Les assiettes sont servies. En bout de table, Odette et Maryse, deux bénévoles, se sont assises à côté de Denise, qui vient ici depuis trois semaines. Mais déjà, raconte sa fille Laurence, elle attend le mercredi suivant avec impatience. « Elle a bientôt 99 ans. Le but du jeu c'est le maintien à domicile. Donc je suis toujours à la recherche d'activités pour la stimuler, pour qu'elle continue de voir du monde. Sinon, elle s'ennuie ». Odette a décidé d’aller lui rendre visite à domicile. « Je vais la prendre un petit peu en charge. On n’habite pas loin. Il y a des moments dans la semaine où je n’ai rien à faire » commente-t-elle. Maryse, sa comparse, explique : « on s’attache aux personnes… Souvent, on reste auprès d’elles et des familles jusqu’au bout. Que voulez-vous, ça nous apporte de la joie. On se sent utile. Ça donne un sens à notre vie, automatiquement ». L’autre aspect de leur engagement, c’est l’amitié. « On forme une bonne équipe. On s’accorde bien », raconte Maryse.

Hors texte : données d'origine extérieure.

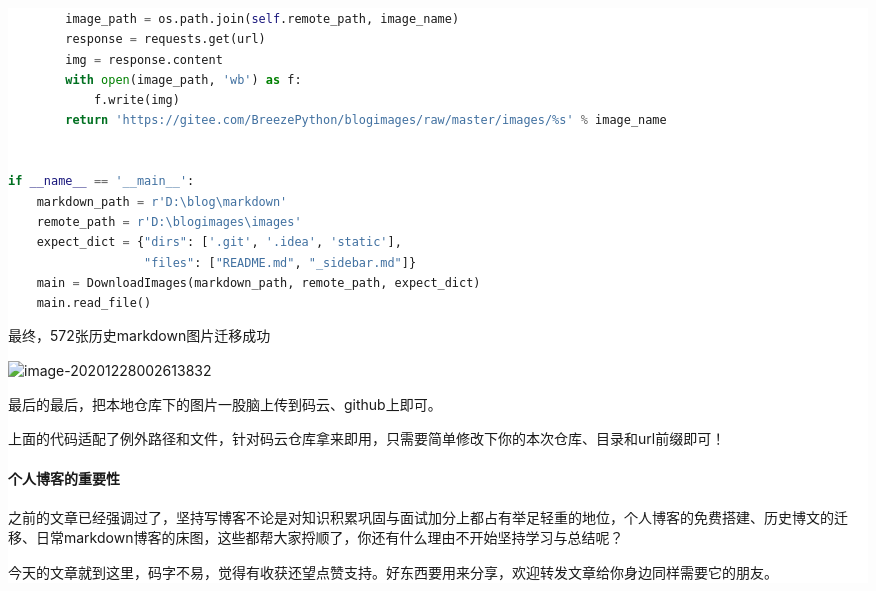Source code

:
 ```python
        image_path = os.path.join(self.remote_path, image_name)
        response = requests.get(url)
        img = response.content
        with open(image_path, 'wb') as f:
            f.write(img)
        return 'https://gitee.com/BreezePython/blogimages/raw/master/images/%s' % image_name


if __name__ == '__main__':
    markdown_path = r'D:\blog\markdown'
    remote_path = r'D:\blogimages\images'
    expect_dict = {"dirs": ['.git', '.idea', 'static'],
                   "files": ["README.md", "_sidebar.md"]}
    main = DownloadImages(markdown_path, remote_path, expect_dict)
    main.read_file()
```

最终，572张历史markdown图片迁移成功

![image-20201228002613832](https://gitee.com/BreezePython/blogimages/raw/master/images//14b07578486711eb9154002b67682234.png)

最后的最后，把本地仓库下的图片一股脑上传到码云、github上即可。

上面的代码适配了例外路径和文件，针对码云仓库拿来即用，只需要简单修改下你的本次仓库、目录和url前缀即可！

#### 个人博客的重要性

之前的文章已经强调过了，坚持写博客不论是对知识积累巩固与面试加分上都占有举足轻重的地位，个人博客的免费搭建、历史博文的迁移、日常markdown博客的床图，这些都帮大家捋顺了，你还有什么理由不开始坚持学习与总结呢？

今天的文章就到这里，码字不易，觉得有收获还望点赞支持。好东西要用来分享，欢迎转发文章给你身边同样需要它的朋友。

A l’heure du dessert, les participants se lancent dans un tour de chant. Saïd apprécie. Benjamin de la « troupe », il aime retrouver ses camarades ici. « On s’amuse bien. J’ai appris des choses aussi », explique-t-il. Il voudrait en dire plus mais il peine à trouver ses mots. Sa compagne, Frédérique, explique : « Il a toujours aimé le contact mais il a dû arrêter son travail brutalement, à cause de la maladie. Il a besoin de voir du monde ». En semaine, il a un programme d’activités bien chargé. Pour autant, son épouse ne pouvait envisager de maintenir sa vie professionnelle comme avant. De sage-femme elle est devenue tapissière, ce qui lui permet de travailler à domicile.

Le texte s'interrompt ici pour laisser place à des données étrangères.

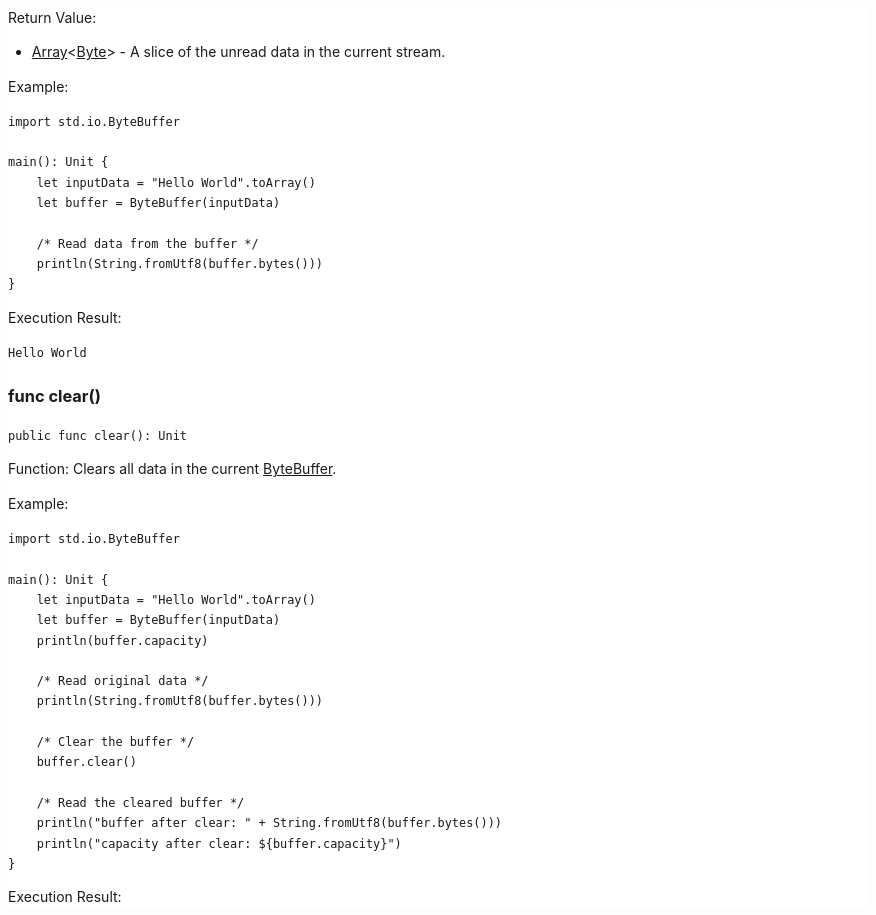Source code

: Return Value:

- [Array](../../core/core_package_api/core_package_structs.md#struct-arrayt)\<[Byte](../../core/core_package_api/core_package_types.md#type-byte)> - A slice of the unread data in the current stream.

Example:


```cangjie
import std.io.ByteBuffer

main(): Unit {
    let inputData = "Hello World".toArray()
    let buffer = ByteBuffer(inputData)

    /* Read data from the buffer */
    println(String.fromUtf8(buffer.bytes()))
}
```

Execution Result:

```text
Hello World
```

### func clear()

```cangjie
public func clear(): Unit
```

Function: Clears all data in the current [ByteBuffer](io_package_classes.md#class-bytebuffer).

Example:


```cangjie
import std.io.ByteBuffer

main(): Unit {
    let inputData = "Hello World".toArray()
    let buffer = ByteBuffer(inputData)
    println(buffer.capacity)

    /* Read original data */
    println(String.fromUtf8(buffer.bytes()))

    /* Clear the buffer */
    buffer.clear()

    /* Read the cleared buffer */
    println("buffer after clear: " + String.fromUtf8(buffer.bytes()))
    println("capacity after clear: ${buffer.capacity}")
}
```

Execution Result:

« Et maintenant, que vais-je faireeeee ? Je vais en rire, pour ne plus pleurer » : Christian, un grand sourire accroché au visage, fredonne le rythme martial de la chanson de Gilbert Bécaud. Il attend que son épouse, Anne-Marie, revienne à ses côtés. L’aphasie dont il est atteint l’empêche d’exprimer ses idées. « La première fois qu’il est allé à la halte, je me suis allongée sur le canapé et j’ai dit : voilà, je me repose, un petit peu ». Une pause qu’elle se permet rarement. « C’est 24h sur 24 avec lui. Et notre maison est grande. La halte est un vrai répit pour moi. Elle me permet de faire des choses qui seraient difficiles à faire avec lui, comme aller chez le médecin ».

« Ce sont des gens tellement géniaux », témoigne Monique. « Regardez Gérard ! C'est super ! », s’exclame une collègue, derrière elle. Les yeux se tournent vers la piste de danse. Gérard, compère de Saïd, Christian et Gilberte, s’est lancé dans une valse au son d’un tube de Charles Aznavour. « Tu vois que ça valait le coup ! », se reprend Monique. En chœur, les bénévoles et les familles reprennent le refrain. « Emmenez-moi au bout de la terre, emmenez-moi au pays des merveilles ! ».

* Une initiative s'inscrivant dans le cadre d’une journée de volontariat organisée par Unicités solidarité entreprise.